Hi Freaks,
I've been immersing myself into learning FFT and, since finding it a little tedious, I thought I might seek some guidance from the brains-trust on whether its likely to be the right way to go before investing too much time on something that isn't. (Ain't commercial life fun!)
Essentially I'm measuring impedance (or least the real part of it) of a battery insitu. So far I'm doing this by injecting a 1kHz stimulus current (measured across sense resistor) and measuring the resultant voltage across the battery. This involves talking an RMS calculation of both V & I wave forms, a bit of ohms law, and job done.
Problem is this only works properly when there is no charger ripple present across the battery.
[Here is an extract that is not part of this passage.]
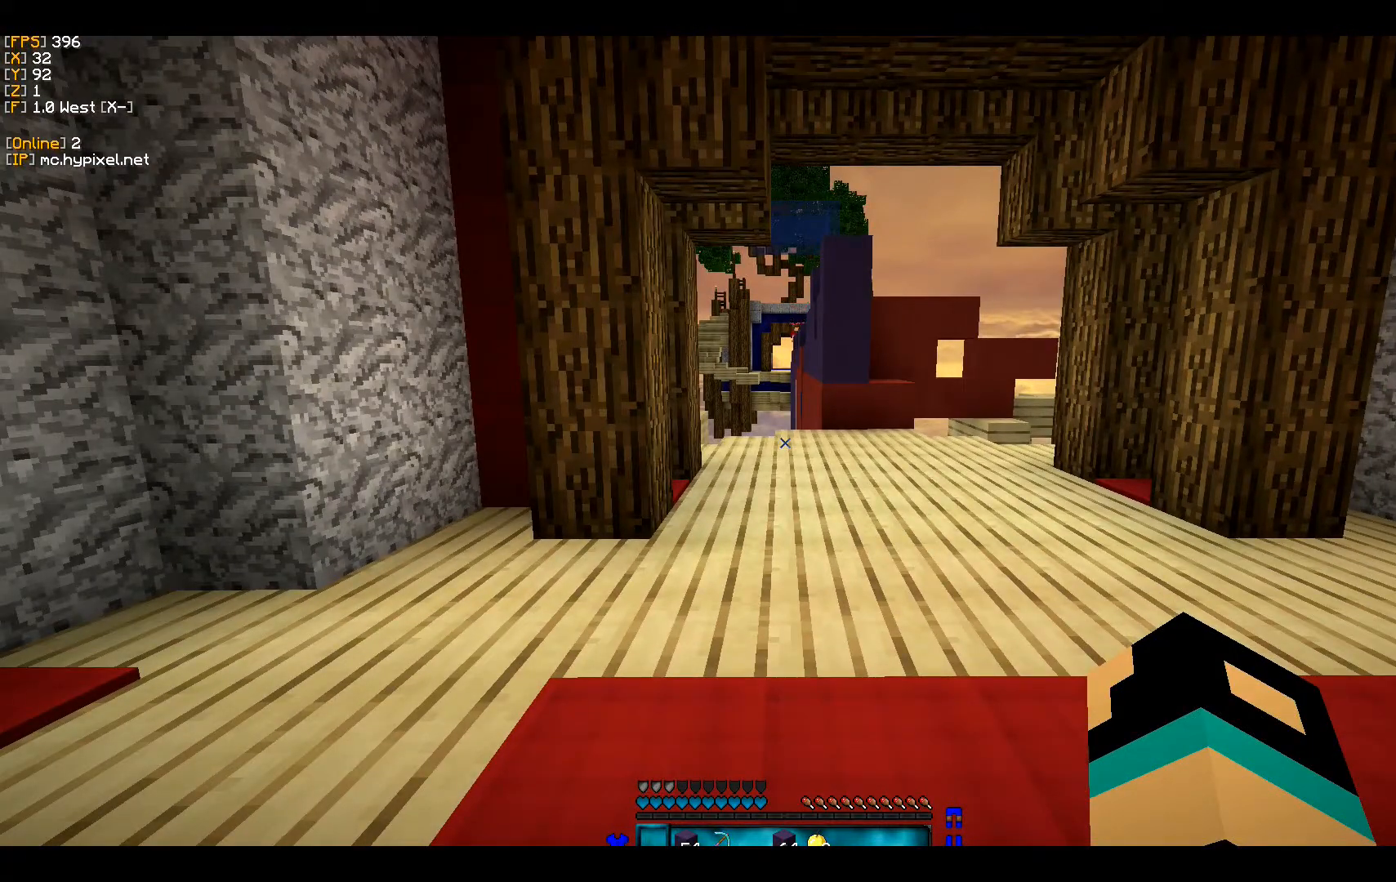
{"keys": [], "mouse": [], "events": []}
At this point I have achieved some reasonable results (within a few mohm) by taking 2 sets of measurements, 1 with and 1 without the stimulus current applied, taking the difference, after correcting for phase shift, and then performing the RMS calc. This has been optimised for a narrow range of freq say ±15Hz.
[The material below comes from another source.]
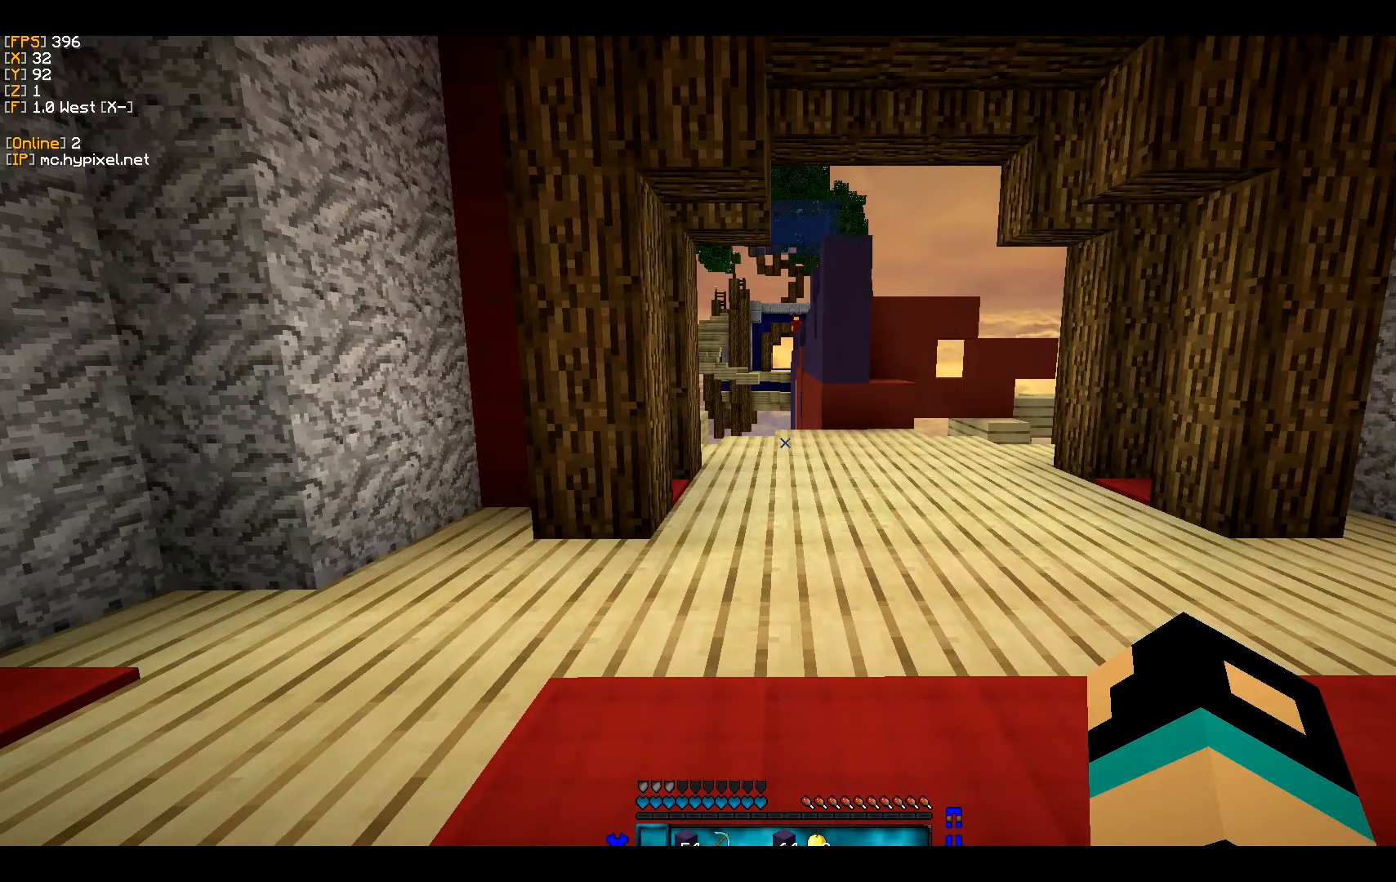
{"keys": [], "mouse": [], "events": []}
Unfortunately, the charger ripple frequency can vary between charger models. So far I have measured ~150Hz but have others expected to be anything up to 300Hz.
Also, the sampling freq and window length make the RMS calculation frequency dependent so I'm considering alternative methods such as Standard Deviation, FFT, Goertzel which I believe should also eliminate need for the phase-shift/subtraction.
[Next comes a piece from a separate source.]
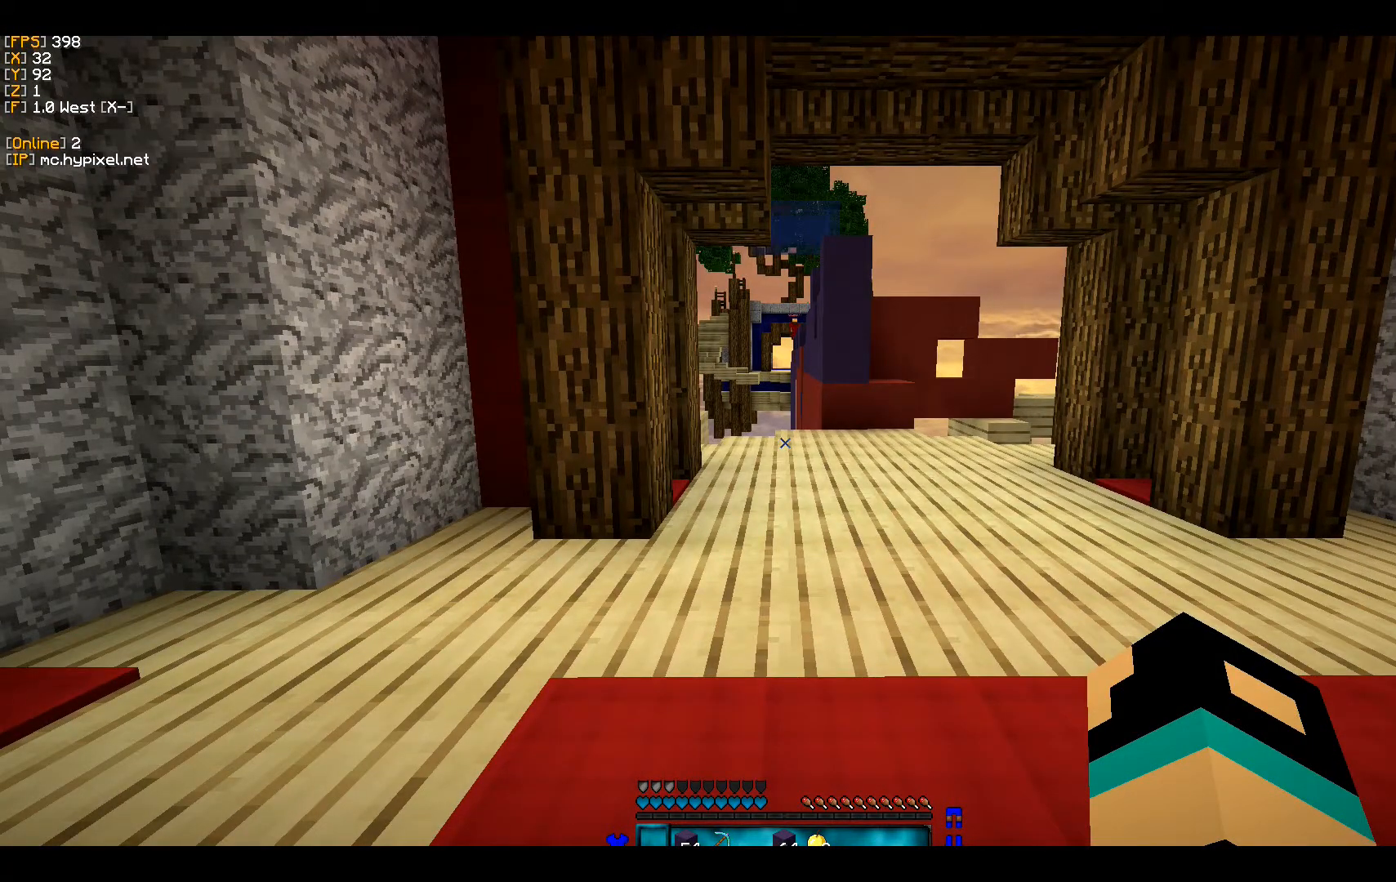
{"keys": [], "mouse": [], "events": []}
Ultimately I would like readings for both the rms charger ripple and the rms stimulus current. Are the amplitudes or magnitudes output by an FFT likely to be usable for absolute level measurement? Would the Goertzel algorithm be the go given the known 1kHz stimulus or would that fall out of the FFT while looking for the unknown frequency ripple.
Is it perhaps better/easier to just measure the frequency, say zero crossings and then adjust the sample rate and window length to suit? Sort of auto-tuned to the particular installation if you like?
I will be most grateful for any thoughts, ideas, suggestions or other.